1) Cryotherapy. The "gold standard" of therapy for minor knee pain or swelling, the application of ice reduces edema, promotes circulation, and deadens pain. Crushed ice in a "zip-lock" bag makes the most effective ice pack. The effectiveness of cryotherapy is perhaps doubled when applied with the leg elevated. With the ailing leg in a vertical or nearly vertical position, (lie down on the floor and put a heel on the wall), use an Ace bandage to secure an ice pack to the injured knee. This procedure reverses the hydrostatic or columnar pressure which accumulates during a long day of standing.

When experiencing any trauma to the tendons or ligaments of the knee, employ ice massage immediately to help speed up the healing. Wrap the back one-third of an ice cube with a paper towel to make a handle. Or, freeze a dixie cup of water and peel away the top one-fourth of the paper and use the edge of the ice as a tool. Many athletes prefer the square shape because the corner is a more precise tool to place exactly on the site of the lesion. Rub the ice back and forth across the site of the lesion (the exact spot where the pain is) moving the skin and underlying tissue as one.

Repeat this cross-fiber ice massage for thirty seconds to two minutes for each spot which is painful, then follow it with five to fifteen minutes of regular ice therapy to enhance the chances of removing an adhesion out of a tendon or ligament before it becomes a worse strain or sprain. This treatment protocol should be applied every other day as long as it continues to improve and for as long as there is still some small sign of pain in the area. Tendons and ligaments can be worked effectively this way immediately after injury. Muscle bellies should not be worked deeply immediately after an injury.

2) Aspirin Therapy. As noted previously, most athletes simply don't realize the effectiveness of aspirin for relieving pain, reducing edema, and improving circulation. Many individuals find that minimal dosages work as well for them as larger doses. Check with a doctor about any medication, however. Caffeine is thought to be a catalyst for aspirin, improving it's effectiveness. Those who tolerate caffeine well should consider this enhancement.

3) Diathermy. A professional therapeutic modality, diathermy is a high-frequency form of heat that penetrates injured tissues deeper than any other available heat modality. Diathermy increases vasodilation (blood supply) needed to carry nutrients to injured tissues. Any form of heat therapy should be followed by cryotherapy for best results.

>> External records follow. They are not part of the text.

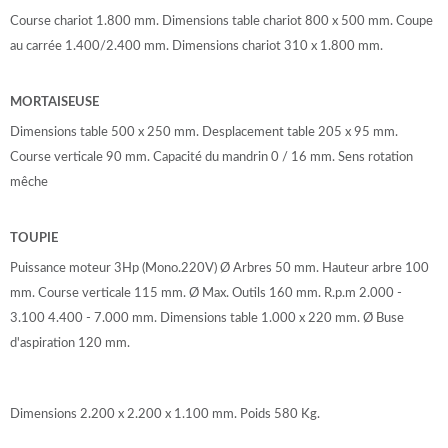
Course chariot 1.800 mm. Dimensions table chariot 800 x 500 mm. Coupe
au carrée 1.400/2.400 mm. Dimensions chariot 310 x 1.800 mm.
MORTAISEUSE
Dimensions table 500 x 250 mm. Desplacement table 205 x 95 mm.
Course verticale 90 mm. Capacité du mandrin 0 / 16 mm. Sens rotation
mêche
TOUPIE
Puissance moteur 3Hp (Mono.220V) Ø Arbres 50 mm. Hauteur arbre 100
mm. Course verticale 115 mm. Ø Max. Outils 160 mm. R.p.m 2.000 -
3.100 4.400 - 7.000 mm. Dimensions table 1.000 x 220 mm. Ø Buse
d'aspiration 120 mm.
Dimensions 2.200 x 2.200 x 1.100 mm. Poids 580 Kg.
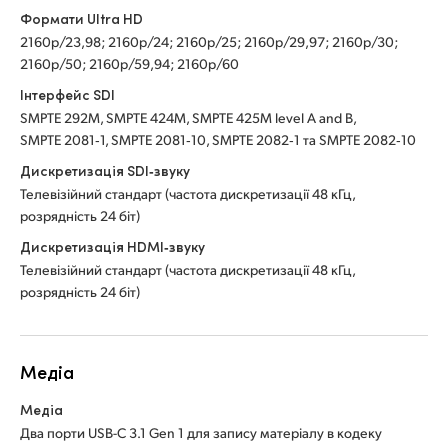
Формати Ultra HD
2160p/23,98; 2160p/24; 2160p/25; 2160p/29,97; 2160p/30;
2160p/50; 2160p/59,94; 2160p/60
Інтерфейс SDI
SMPTE 292M, SMPTE 424M, SMPTE 425M level A and B,
SMPTE 2081‑1, SMPTE 2081‑10, SMPTE 2082‑1 та SMPTE 2082‑10
Дискретизація SDI‑звуку
Телевізійний стандарт (частота дискретизації 48 кГц,
розрядність 24 біт)
Дискретизація HDMI‑звуку
Телевізійний стандарт (частота дискретизації 48 кГц,
розрядність 24 біт)
Медіа
Медіа
Два порти USB-C 3.1 Gen 1 для запису матеріалу в кодеку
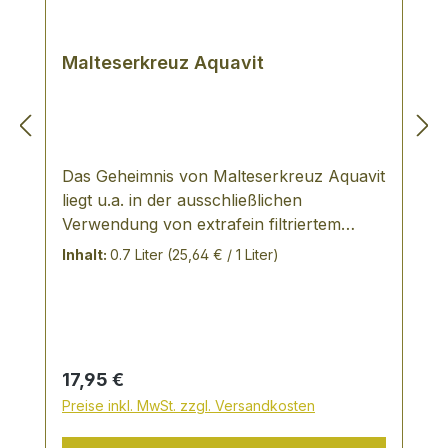
Malteserkreuz Aquavit
Das Geheimnis von Malteserkreuz Aquavit
liegt u.a. in der ausschließlichen
Verwendung von extrafein filtriertem
Alkohol sowie in den speziell
Inhalt:
0.7 Liter
(25,64 € / 1 Liter)
ausgewählten Gewürzen. Bei
Malteserkreuz ist es der Kümmel, eine der
ältesten Kulturpflanzen der Welt, der ihm
seinen aromatischen Geschmack verleiht.
Malteserkreuz Aquavit genießt man
Regulärer Preis:
17,95 €
sowohl zu traditionellen, klassischen
Preise inkl. MwSt. zzgl. Versandkosten
Speisen, aber auch gern zur leichten
neuen deutschen und internationalen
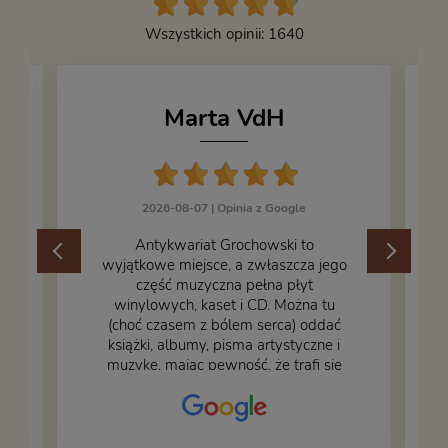
Wszystkich opinii: 1640
Marta VdH
2026-08-07 |
Opinia z Google
​Antykwariat Grochowski to
wyjątkowe miejsce, a zwłaszcza jego
część muzyczna pełna płyt
winylowych, kaset i CD. Można tu
.
(choć czasem z bólem serca) oddać
książki, albumy, pisma artystyczne i
muzykę, mając pewność, że trafi się
na fachową i miłą obsługę. Na zdjęciu
– nasze książki w trakcie
przepakowywania. Część oddaliśmy
za darmo, żeby poszły w świat i dały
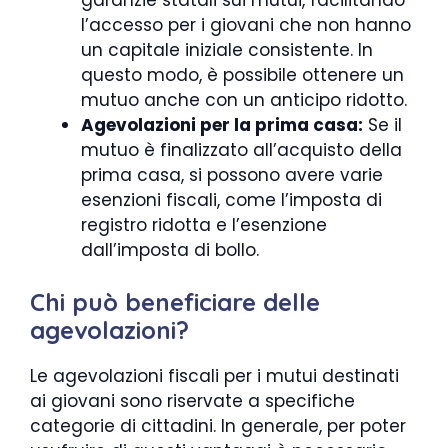
l’accesso per i giovani che non hanno
un capitale iniziale consistente. In
questo modo, è possibile ottenere un
mutuo anche con un anticipo ridotto.
Agevolazioni per la prima casa:
Se il
mutuo è finalizzato all’acquisto della
prima casa, si possono avere varie
esenzioni fiscali, come l’imposta di
registro ridotta e l’esenzione
dall’imposta di bollo.
Chi può beneficiare delle
agevolazioni?
Le agevolazioni fiscali per i mutui destinati
ai giovani sono riservate a specifiche
categorie di cittadini. In generale, per poter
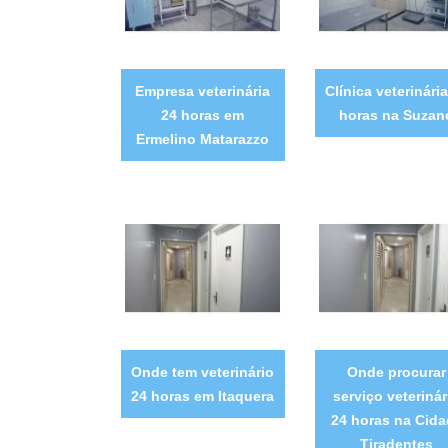
Empresa veterinária
Clínica veterinári
24 horas em
horas na Suzan
Ermelino Matarazzo
Onde tem veterinário
Onde procurar
24 horas em Itaquera
serviço veterinár
24 horas na Cida
Tiradentes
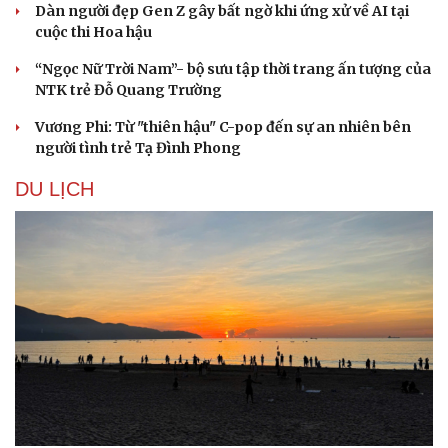
Dàn người đẹp Gen Z gây bất ngờ khi ứng xử về AI tại
cuộc thi Hoa hậu
“Ngọc Nữ Trời Nam”- bộ sưu tập thời trang ấn tượng của
NTK trẻ Đỗ Quang Trường
Vương Phi: Từ "thiên hậu" C-pop đến sự an nhiên bên
người tình trẻ Tạ Đình Phong
DU LỊCH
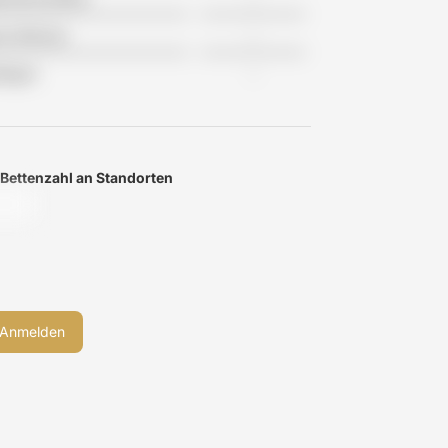
tes Wohnen
-
flegen
-
 Bettenzahl an Standorten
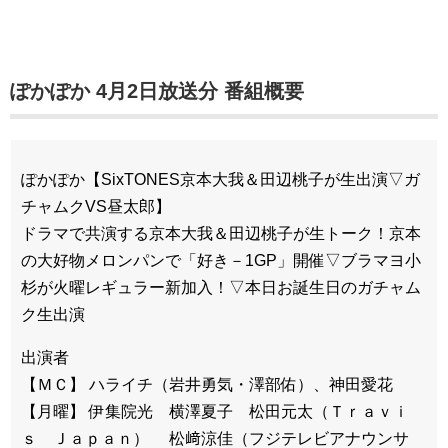
ぽかぽか 4月2日放送分 番組概要
ぽかぽか【SixTONES京本大我＆田辺桃子が生出演▽ガ
チャムクVS昼太郎】
ドラマで共演する京本大我＆田辺桃子が生トーク！京本
の大好物メロンパンで「好き－1GP」開催▽ブラマヨ小
杉が火曜レギュラー新加入！▽本日お誕生日のガチャム
ク生出演
出演者
【ＭＣ】 ハライチ（岩井勇気・澤部佑）、神田愛花
【月曜】 伊集院光 横澤夏子 松田元太（Ｔｒａｖｉ
ｓ Ｊａｐａｎ） 松﨑涼佳（フジテレビアナウンサ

4) Electrostimulation. Typical use involves electrodes that create a contraction of the surrounding musculature, pumping edema out of the affected tissue. An atypical application, pioneered by former Eastern Bloc sports medicine specialists,72 involves placing electrodes not on the muscles, but directly on the joint. Moderate to intense amounts of intermittent stimulation are applied for ten to fifteen minutes per session. This type of trans-articular electrostimulation is most effective when implemented immediately after diathermy, followed by cryotherapy and elevation.

5) Extremity Adjusting. At times, the relationship between the three bony components of the knee can become slightly askew. By using extremity adjusting, a good chiropractor can easily restore normal alignment.